◆ WHAT IS NEEDED
When you return the data, keep every word exact and include none of the images.

◆ PROVIDED INFORMATION

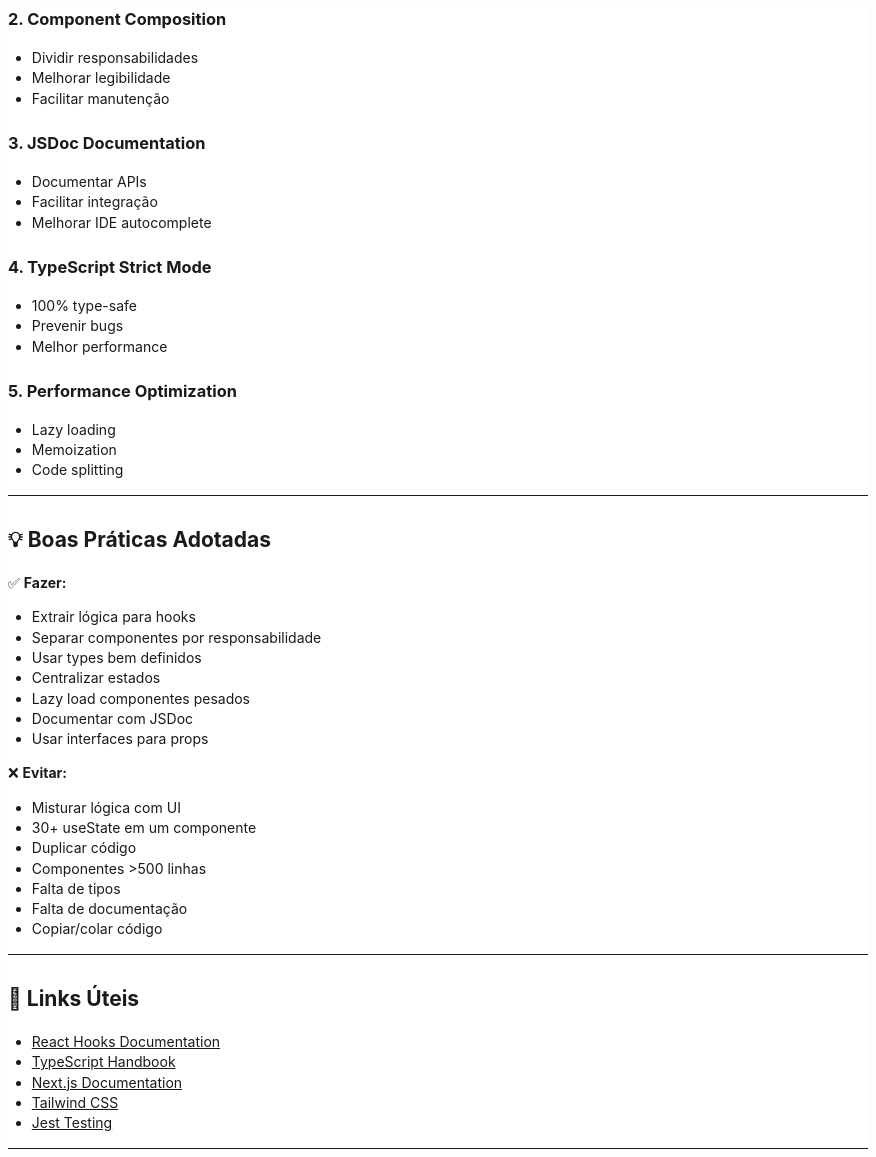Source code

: ### 2. Component Composition
- Dividir responsabilidades
- Melhorar legibilidade
- Facilitar manutenção

### 3. JSDoc Documentation
- Documentar APIs
- Facilitar integração
- Melhorar IDE autocomplete

### 4. TypeScript Strict Mode
- 100% type-safe
- Prevenir bugs
- Melhor performance

### 5. Performance Optimization
- Lazy loading
- Memoization
- Code splitting

---

## 💡 Boas Práticas Adotadas

✅ **Fazer:**
- Extrair lógica para hooks
- Separar componentes por responsabilidade
- Usar types bem definidos
- Centralizar estados
- Lazy load componentes pesados
- Documentar com JSDoc
- Usar interfaces para props

❌ **Evitar:**
- Misturar lógica com UI
- 30+ useState em um componente
- Duplicar código
- Componentes >500 linhas
- Falta de tipos
- Falta de documentação
- Copiar/colar código

---

## 🔗 Links Úteis

- [React Hooks Documentation](https://react.dev/reference/react)
- [TypeScript Handbook](https://www.typescriptlang.org/docs/)
- [Next.js Documentation](https://nextjs.org/docs)
- [Tailwind CSS](https://tailwindcss.com/docs)
- [Jest Testing](https://jestjs.io/docs/getting-started)

---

◆ SOLUTION FOR THIS EXERCISE
Source code

: ### 2. Component Composition
- Dividir responsabilidades
- Melhorar legibilidade
- Facilitar manutenção

### 3. JSDoc Documentation
- Documentar APIs
- Facilitar integração
- Melhorar IDE autocomplete

### 4. TypeScript Strict Mode
- 100% type-safe
- Prevenir bugs
- Melhor performance

### 5. Performance Optimization
- Lazy loading
- Memoization
- Code splitting

---

## 💡 Boas Práticas Adotadas

✅ **Fazer:**
- Extrair lógica para hooks
- Separar componentes por responsabilidade
- Usar types bem definidos
- Centralizar estados
- Lazy load componentes pesados
- Documentar com JSDoc
- Usar interfaces para props

❌ **Evitar:**
- Misturar lógica com UI
- 30+ useState em um componente
- Duplicar código
- Componentes >500 linhas
- Falta de tipos
- Falta de documentação
- Copiar/colar código

---

## 🔗 Links Úteis

- [React Hooks Documentation](https://react.dev/reference/react)
- [TypeScript Handbook](https://www.typescriptlang.org/docs/)
- [Next.js Documentation](https://nextjs.org/docs)
- [Tailwind CSS](https://tailwindcss.com/docs)
- [Jest Testing](https://jestjs.io/docs/getting-started)

---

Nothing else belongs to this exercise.